**YOUR ASSIGNMENT**
Copy the entries that appear below in full, leaving out any picture among them.

━━━━

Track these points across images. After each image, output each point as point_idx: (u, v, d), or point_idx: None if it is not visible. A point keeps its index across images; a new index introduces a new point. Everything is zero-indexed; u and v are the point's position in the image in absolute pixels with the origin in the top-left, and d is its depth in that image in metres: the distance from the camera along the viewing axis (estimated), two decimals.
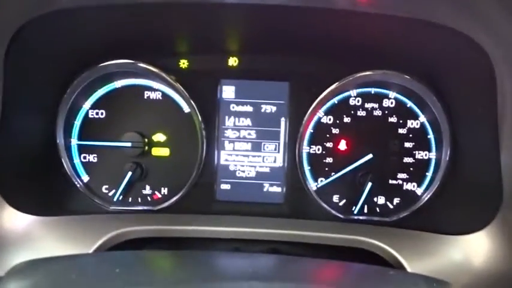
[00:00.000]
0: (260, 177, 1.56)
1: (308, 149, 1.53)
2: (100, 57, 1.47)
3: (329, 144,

━━━━

**ANSWER SPACE**
Track these points across images. After each image, output each point as point_idx: (u, v, d), or point_idx: None if it is not visible. A point keeps its index across images; a new index introduces a new point. Everything is zero-indexed; u and v are the point's position in the image in absolute pixels with the origin in the top-left, and d is its depth in that image in metres: the distance from the camera along the viewing axis (estimated), two decimals.
[00:00.000]
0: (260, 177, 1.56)
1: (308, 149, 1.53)
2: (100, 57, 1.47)
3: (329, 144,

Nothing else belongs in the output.